How Psychopaths Can Save Your Life
Originally featured in The Guardian
I once met a man who told me this: “In the operating theatre I am reborn: as a cold, heartless machine, totally at one with scalpel, drill and saw. Emotion is entropy and seriously bad for business. I’ve hunted it down to extinction over the years.” That man is one of the world’s top neurosurgeons. And a psychopath. Unfortunately I cannot name him.
Another man I spoke to told me this: “You seriously don’t think twice about it. When you’re in a hostile situation, the primary objective is to pull the trigger before the other guy pulls the trigger. And when you pull it, you move on. Why stand there dwelling on what you’ve done? Go down that route, and chances are the last thing that goes through your head will be a bullet from an M16.” That man is a former member of the SAS. And a psychopath. His name is Andy McNab.

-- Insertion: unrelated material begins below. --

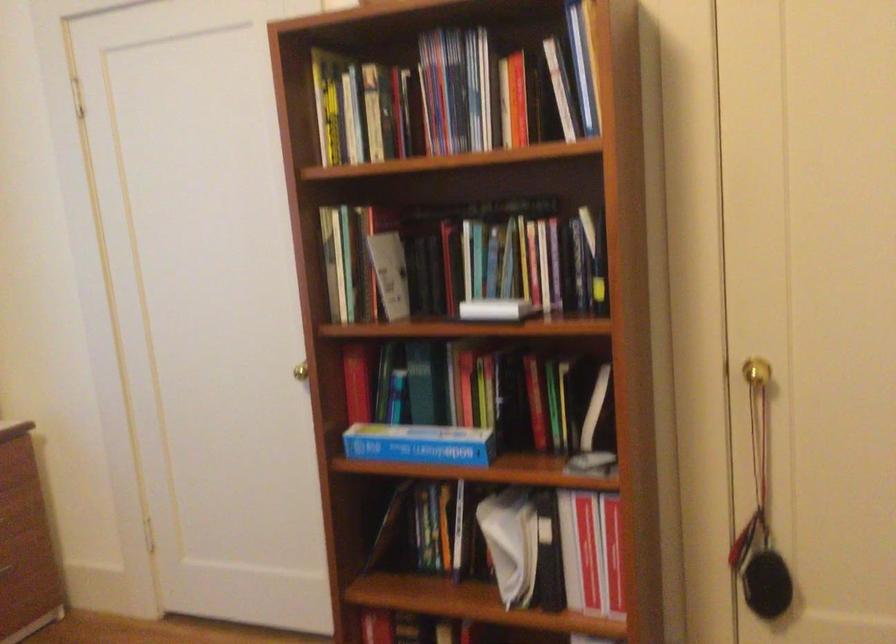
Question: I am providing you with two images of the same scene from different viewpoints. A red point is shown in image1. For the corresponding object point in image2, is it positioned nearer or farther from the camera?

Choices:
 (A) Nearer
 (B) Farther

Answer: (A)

Psychopath! When most people hear that word they immediately think of serial killers, hockey masks and lacerated shower curtains.
But actually when psychologists like myself talk about psychopaths we’re referring to a group of individuals with a distinct subset of personality characteristics such as ruthlessness, fearlessness, self-confidence, focus, coolness under pressure, mental toughness, charm, charisma and a zero-calorie conscience.
Note that none of these traits is a problem in itself. All of them, dialled up at the right level and deployed in the right context, can be useful. Imagine a personality “mixing desk” on which the aforementioned qualities comprise the knobs and sliders. Twiddle them up and down in various combinations and you arrive at a simple conclusion: there are certain jobs and professions which, by their very nature, demand some dials are turned up a little higher than average, demand what we might call “good psychopathy”. The key, as I say, is in context and level.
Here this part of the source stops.